■ Exercise ■
The reply must be the number of lines in the following material that include the word "Document", and nothing more.
═════ Supplied material
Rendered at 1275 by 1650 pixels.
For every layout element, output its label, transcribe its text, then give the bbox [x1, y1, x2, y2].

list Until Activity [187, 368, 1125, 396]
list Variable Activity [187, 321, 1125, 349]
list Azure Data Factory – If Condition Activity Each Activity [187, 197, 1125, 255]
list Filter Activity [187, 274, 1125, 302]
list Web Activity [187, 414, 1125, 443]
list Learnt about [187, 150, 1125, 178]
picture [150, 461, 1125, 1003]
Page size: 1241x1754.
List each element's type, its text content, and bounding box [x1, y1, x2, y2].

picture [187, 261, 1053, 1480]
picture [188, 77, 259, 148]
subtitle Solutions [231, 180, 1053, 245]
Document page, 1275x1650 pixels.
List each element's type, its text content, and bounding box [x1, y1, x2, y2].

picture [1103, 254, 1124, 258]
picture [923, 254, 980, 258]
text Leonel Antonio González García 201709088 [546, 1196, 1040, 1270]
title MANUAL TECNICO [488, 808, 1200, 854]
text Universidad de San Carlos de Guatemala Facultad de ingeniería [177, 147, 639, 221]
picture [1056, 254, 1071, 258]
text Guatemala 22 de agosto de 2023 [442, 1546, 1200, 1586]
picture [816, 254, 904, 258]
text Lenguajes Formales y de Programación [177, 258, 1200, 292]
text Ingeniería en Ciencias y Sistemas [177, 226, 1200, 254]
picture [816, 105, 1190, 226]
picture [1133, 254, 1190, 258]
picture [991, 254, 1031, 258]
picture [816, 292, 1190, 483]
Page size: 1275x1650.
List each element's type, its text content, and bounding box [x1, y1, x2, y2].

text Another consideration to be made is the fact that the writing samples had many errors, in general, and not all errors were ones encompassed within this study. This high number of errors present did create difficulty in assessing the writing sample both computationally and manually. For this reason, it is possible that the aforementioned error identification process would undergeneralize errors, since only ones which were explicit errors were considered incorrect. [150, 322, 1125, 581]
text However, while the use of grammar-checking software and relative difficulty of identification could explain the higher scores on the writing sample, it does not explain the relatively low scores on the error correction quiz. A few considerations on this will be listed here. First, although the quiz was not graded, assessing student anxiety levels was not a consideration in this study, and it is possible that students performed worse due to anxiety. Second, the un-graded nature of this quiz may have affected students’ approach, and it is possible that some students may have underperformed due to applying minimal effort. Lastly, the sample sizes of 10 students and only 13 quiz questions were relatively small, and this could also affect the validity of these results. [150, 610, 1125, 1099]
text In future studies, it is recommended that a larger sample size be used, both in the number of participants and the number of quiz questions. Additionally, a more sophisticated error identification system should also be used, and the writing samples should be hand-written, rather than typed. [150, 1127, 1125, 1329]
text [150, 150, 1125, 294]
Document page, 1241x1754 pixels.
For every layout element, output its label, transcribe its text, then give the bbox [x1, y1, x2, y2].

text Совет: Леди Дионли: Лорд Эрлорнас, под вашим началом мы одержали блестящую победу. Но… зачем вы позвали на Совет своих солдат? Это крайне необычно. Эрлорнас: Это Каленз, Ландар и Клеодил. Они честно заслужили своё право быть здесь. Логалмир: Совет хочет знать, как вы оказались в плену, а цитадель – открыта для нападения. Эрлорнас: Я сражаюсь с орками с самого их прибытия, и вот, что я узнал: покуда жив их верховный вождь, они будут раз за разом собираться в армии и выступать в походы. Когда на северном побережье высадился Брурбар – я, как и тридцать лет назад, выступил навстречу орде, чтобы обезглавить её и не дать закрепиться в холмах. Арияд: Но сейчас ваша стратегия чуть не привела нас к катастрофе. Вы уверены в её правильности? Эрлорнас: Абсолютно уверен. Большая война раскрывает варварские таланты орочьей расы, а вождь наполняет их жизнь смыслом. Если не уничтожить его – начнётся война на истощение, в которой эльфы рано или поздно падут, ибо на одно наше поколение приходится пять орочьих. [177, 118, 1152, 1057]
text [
══════════
■ Task solution ■
2